▶ [ЧТО ТРЕБУЕТСЯ] Чем, согласно статье «В гробу карманов нет», человек отличается от животного?

#Точка зрения

В гробу карманов нет

2012.08.10 |

Альбац Евгения


Всегда любопытно: как люди, поучаствовавшие в подлости, примиряются потом сами с собой?

Цинично констатируют: «Жизнь — штука сложная, и она одна»? Испытывают легкую неловкость и вечером, обнимая в постели жену, говорят: «Это все ради тебя, дорогая, и наших детей»? Заливают душу водкой? Ставят свечку и исповедуются? В то, что не понимают, когда совершают гадость, из-за которой другие идут по этапу, дети растут без отцов и матерей, люди теряют дело жизни или остаются без средств к существованию, — в это я не верю. Человек — если не брать совершенные отклонения — все-таки отличается от животного тем, что способен к рефлексии.

Мотив на подлость

Что испытывают судьи, выносящие позвоночные вердикты? Или депутаты, скорострельно принимающие репрессивные законы? Или лжесвидетели в погонах? И еще интереснее — мотив, почему соглашаются? Ну да, конечно: потеря насиженного места, зарплаты, льгот, статуса. Но судьи, даже ушедшие со скандалом, сегодня вполне успешно занимаются адвокатской практикой, бывшие депутаты — лоббистской деятельностью, люди в погонах находят себя в частной охране. Это не советские времена, когда оставались лишь кочегарки да работа дворником. Труднее приходится журналистам и людям искусства, но кто-то уезжает на Украину или на гранты на Запад, кто-то уходит в рекламный бизнес. И главное: пока за отказ в соучастии в подлости не расстреливают, на зону не отправляют, и на паперти я их не встречала. Хотя допускаю, что кому-то приходится весьма не сладко.

▶ [ДАННЫЕ]
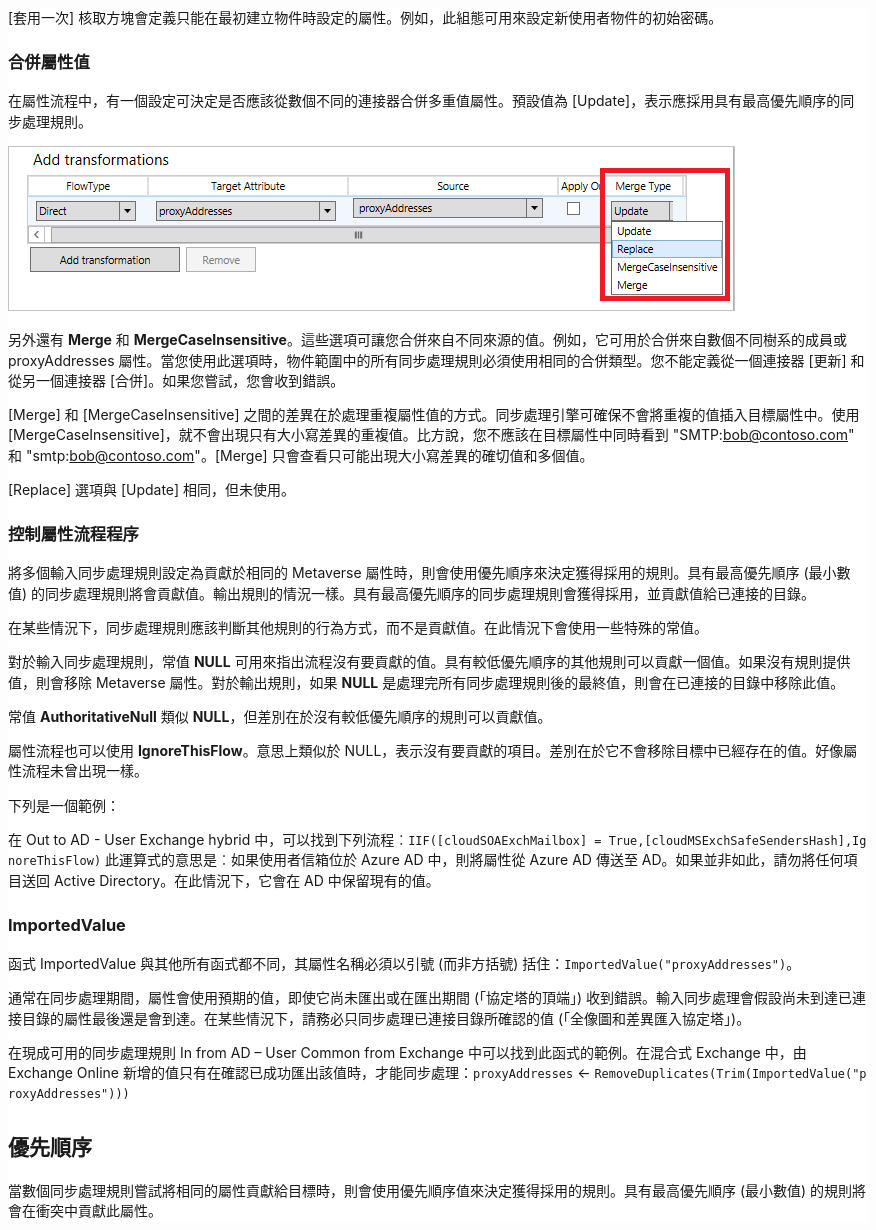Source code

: [套用一次] 核取方塊會定義只能在最初建立物件時設定的屬性。例如，此組態可用來設定新使用者物件的初始密碼。

### 合併屬性值
在屬性流程中，有一個設定可決定是否應該從數個不同的連接器合併多重值屬性。預設值為 [Update]，表示應採用具有最高優先順序的同步處理規則。

![合併類型](./media/active-directory-aadconnectsync-understanding-declarative-provisioning/mergetype.png)

另外還有 **Merge** 和 **MergeCaseInsensitive**。這些選項可讓您合併來自不同來源的值。例如，它可用於合併來自數個不同樹系的成員或 proxyAddresses 屬性。當您使用此選項時，物件範圍中的所有同步處理規則必須使用相同的合併類型。您不能定義從一個連接器 [更新] 和從另一個連接器 [合併]。如果您嘗試，您會收到錯誤。

[Merge] 和 [MergeCaseInsensitive] 之間的差異在於處理重複屬性值的方式。同步處理引擎可確保不會將重複的值插入目標屬性中。使用 [MergeCaseInsensitive]，就不會出現只有大小寫差異的重複值。比方說，您不應該在目標屬性中同時看到 "SMTP:bob@contoso.com" 和 "smtp:bob@contoso.com"。[Merge] 只會查看只可能出現大小寫差異的確切值和多個值。

[Replace] 選項與 [Update] 相同，但未使用。

### 控制屬性流程程序
將多個輸入同步處理規則設定為貢獻於相同的 Metaverse 屬性時，則會使用優先順序來決定獲得採用的規則。具有最高優先順序 (最小數值) 的同步處理規則將會貢獻值。輸出規則的情況一樣。具有最高優先順序的同步處理規則會獲得採用，並貢獻值給已連接的目錄。

在某些情況下，同步處理規則應該判斷其他規則的行為方式，而不是貢獻值。在此情況下會使用一些特殊的常值。

對於輸入同步處理規則，常值 **NULL** 可用來指出流程沒有要貢獻的值。具有較低優先順序的其他規則可以貢獻一個值。如果沒有規則提供值，則會移除 Metaverse 屬性。對於輸出規則，如果 **NULL** 是處理完所有同步處理規則後的最終值，則會在已連接的目錄中移除此值。

常值 **AuthoritativeNull** 類似 **NULL**，但差別在於沒有較低優先順序的規則可以貢獻值。

屬性流程也可以使用 **IgnoreThisFlow**。意思上類似於 NULL，表示沒有要貢獻的項目。差別在於它不會移除目標中已經存在的值。好像屬性流程未曾出現一樣。

下列是一個範例：

在 Out to AD - User Exchange hybrid 中，可以找到下列流程︰`IIF([cloudSOAExchMailbox] = True,[cloudMSExchSafeSendersHash],IgnoreThisFlow)` 此運算式的意思是︰如果使用者信箱位於 Azure AD 中，則將屬性從 Azure AD 傳送至 AD。如果並非如此，請勿將任何項目送回 Active Directory。在此情況下，它會在 AD 中保留現有的值。

### ImportedValue
函式 ImportedValue 與其他所有函式都不同，其屬性名稱必須以引號 (而非方括號) 括住：`ImportedValue("proxyAddresses")`。

通常在同步處理期間，屬性會使用預期的值，即使它尚未匯出或在匯出期間 (「協定塔的頂端」) 收到錯誤。輸入同步處理會假設尚未到達已連接目錄的屬性最後還是會到達。在某些情況下，請務必只同步處理已連接目錄所確認的值 (「全像圖和差異匯入協定塔」)。

在現成可用的同步處理規則 In from AD – User Common from Exchange 中可以找到此函式的範例。在混合式 Exchange 中，由 Exchange Online 新增的值只有在確認已成功匯出該值時，才能同步處理：`proxyAddresses` <- `RemoveDuplicates(Trim(ImportedValue("proxyAddresses")))`

## 優先順序
當數個同步處理規則嘗試將相同的屬性貢獻給目標時，則會使用優先順序值來決定獲得採用的規則。具有最高優先順序 (最小數值) 的規則將會在衝突中貢獻此屬性。
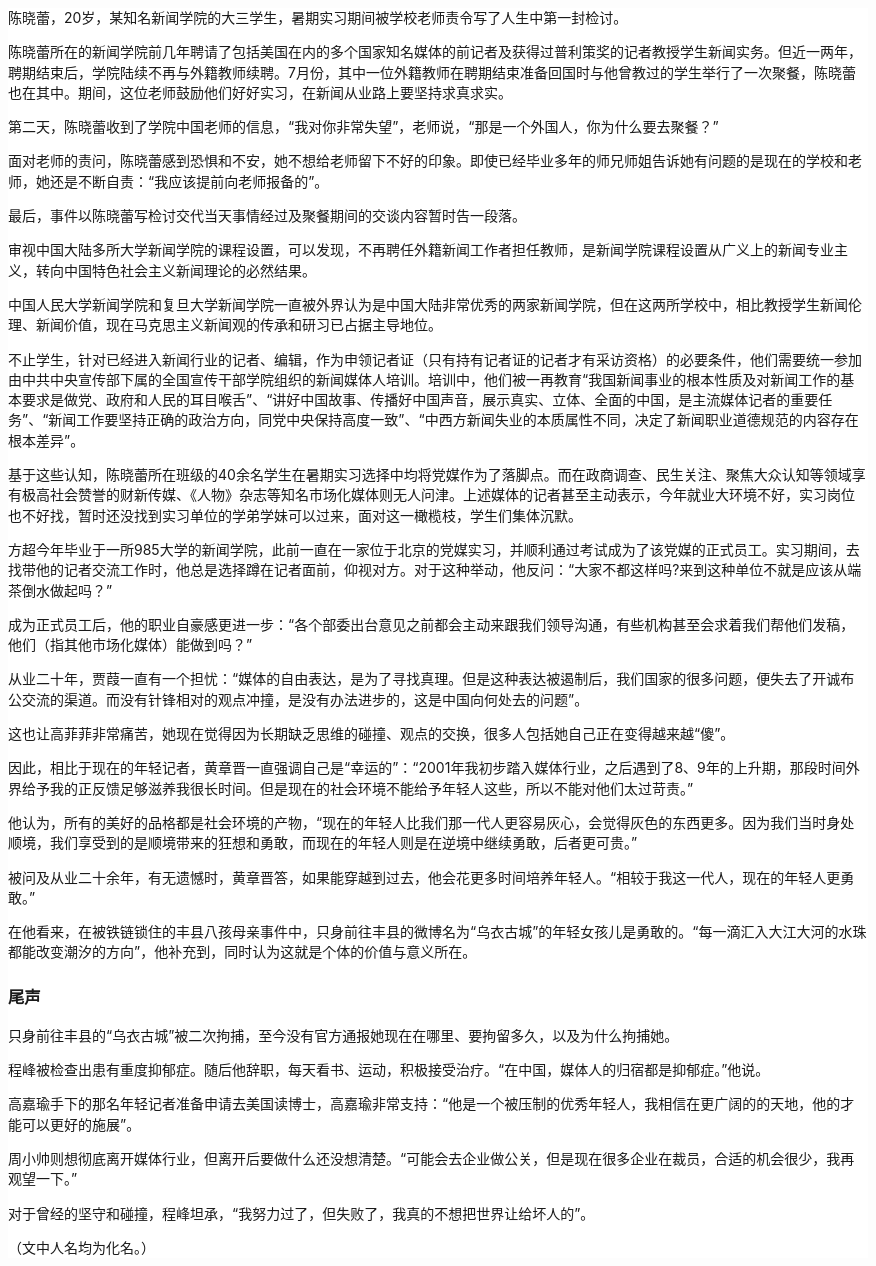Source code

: 陈晓蕾，20岁，某知名新闻学院的大三学生，暑期实习期间被学校老师责令写了人生中第一封检讨。

陈晓蕾所在的新闻学院前几年聘请了包括美国在内的多个国家知名媒体的前记者及获得过普利策奖的记者教授学生新闻实务。但近一两年，聘期结束后，学院陆续不再与外籍教师续聘。7月份，其中一位外籍教师在聘期结束准备回国时与他曾教过的学生举行了一次聚餐，陈晓蕾也在其中。期间，这位老师鼓励他们好好实习，在新闻从业路上要坚持求真求实。

第二天，陈晓蕾收到了学院中国老师的信息，“我对你非常失望”，老师说，“那是一个外国人，你为什么要去聚餐？”

面对老师的责问，陈晓蕾感到恐惧和不安，她不想给老师留下不好的印象。即使已经毕业多年的师兄师姐告诉她有问题的是现在的学校和老师，她还是不断自责：“我应该提前向老师报备的”。

最后，事件以陈晓蕾写检讨交代当天事情经过及聚餐期间的交谈内容暂时告一段落。

审视中国大陆多所大学新闻学院的课程设置，可以发现，不再聘任外籍新闻工作者担任教师，是新闻学院课程设置从广义上的新闻专业主义，转向中国特色社会主义新闻理论的必然结果。

中国人民大学新闻学院和复旦大学新闻学院一直被外界认为是中国大陆非常优秀的两家新闻学院，但在这两所学校中，相比教授学生新闻伦理、新闻价值，现在马克思主义新闻观的传承和研习已占据主导地位。

不止学生，针对已经进入新闻行业的记者、编辑，作为申领记者证（只有持有记者证的记者才有采访资格）的必要条件，他们需要统一参加由中共中央宣传部下属的全国宣传干部学院组织的新闻媒体人培训。培训中，他们被一再教育“我国新闻事业的根本性质及对新闻工作的基本要求是做党、政府和人民的耳目喉舌”、“讲好中国故事、传播好中国声音，展示真实、立体、全面的中国，是主流媒体记者的重要任务”、“新闻工作要坚持正确的政治方向，同党中央保持高度一致”、“中西方新闻失业的本质属性不同，决定了新闻职业道德规范的内容存在根本差异”。

基于这些认知，陈晓蕾所在班级的40余名学生在暑期实习选择中均将党媒作为了落脚点。而在政商调查、民生关注、聚焦大众认知等领域享有极高社会赞誉的财新传媒、《人物》杂志等知名市场化媒体则无人问津。上述媒体的记者甚至主动表示，今年就业大环境不好，实习岗位也不好找，暂时还没找到实习单位的学弟学妹可以过来，面对这一橄榄枝，学生们集体沉默。

方超今年毕业于一所985大学的新闻学院，此前一直在一家位于北京的党媒实习，并顺利通过考试成为了该党媒的正式员工。实习期间，去找带他的记者交流工作时，他总是选择蹲在记者面前，仰视对方。对于这种举动，他反问：“大家不都这样吗?来到这种单位不就是应该从端茶倒水做起吗？”

成为正式员工后，他的职业自豪感更进一步：“各个部委出台意见之前都会主动来跟我们领导沟通，有些机构甚至会求着我们帮他们发稿，他们（指其他市场化媒体）能做到吗？”

从业二十年，贾葭一直有一个担忧：“媒体的自由表达，是为了寻找真理。但是这种表达被遏制后，我们国家的很多问题，便失去了开诚布公交流的渠道。而没有针锋相对的观点冲撞，是没有办法进步的，这是中国向何处去的问题”。

这也让高菲菲非常痛苦，她现在觉得因为长期缺乏思维的碰撞、观点的交换，很多人包括她自己正在变得越来越“傻”。

因此，相比于现在的年轻记者，黄章晋一直强调自己是“幸运的”：“2001年我初步踏入媒体行业，之后遇到了8、9年的上升期，那段时间外界给予我的正反馈足够滋养我很长时间。但是现在的社会环境不能给予年轻人这些，所以不能对他们太过苛责。”

他认为，所有的美好的品格都是社会环境的产物，“现在的年轻人比我们那一代人更容易灰心，会觉得灰色的东西更多。因为我们当时身处顺境，我们享受到的是顺境带来的狂想和勇敢，而现在的年轻人则是在逆境中继续勇敢，后者更可贵。”

被问及从业二十余年，有无遗憾时，黄章晋答，如果能穿越到过去，他会花更多时间培养年轻人。“相较于我这一代人，现在的年轻人更勇敢。”

在他看来，在被铁链锁住的丰县八孩母亲事件中，只身前往丰县的微博名为“乌衣古城”的年轻女孩儿是勇敢的。“每一滴汇入大江大河的水珠都能改变潮汐的方向”，他补充到，同时认为这就是个体的价值与意义所在。


### 尾声

只身前往丰县的“乌衣古城”被二次拘捕，至今没有官方通报她现在在哪里、要拘留多久，以及为什么拘捕她。

程峰被检查出患有重度抑郁症。随后他辞职，每天看书、运动，积极接受治疗。“在中国，媒体人的归宿都是抑郁症。”他说。

高嘉瑜手下的那名年轻记者准备申请去美国读博士，高嘉瑜非常支持：“他是一个被压制的优秀年轻人，我相信在更广阔的的天地，他的才能可以更好的施展”。

周小帅则想彻底离开媒体行业，但离开后要做什么还没想清楚。“可能会去企业做公关，但是现在很多企业在裁员，合适的机会很少，我再观望一下。”

对于曾经的坚守和碰撞，程峰坦承，“我努力过了，但失败了，我真的不想把世界让给坏人的”。

（文中人名均为化名。）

▶ [ВЫПОЛНЕННОЕ ЗАДАНИЕ] Тем, что способен к рефлексии.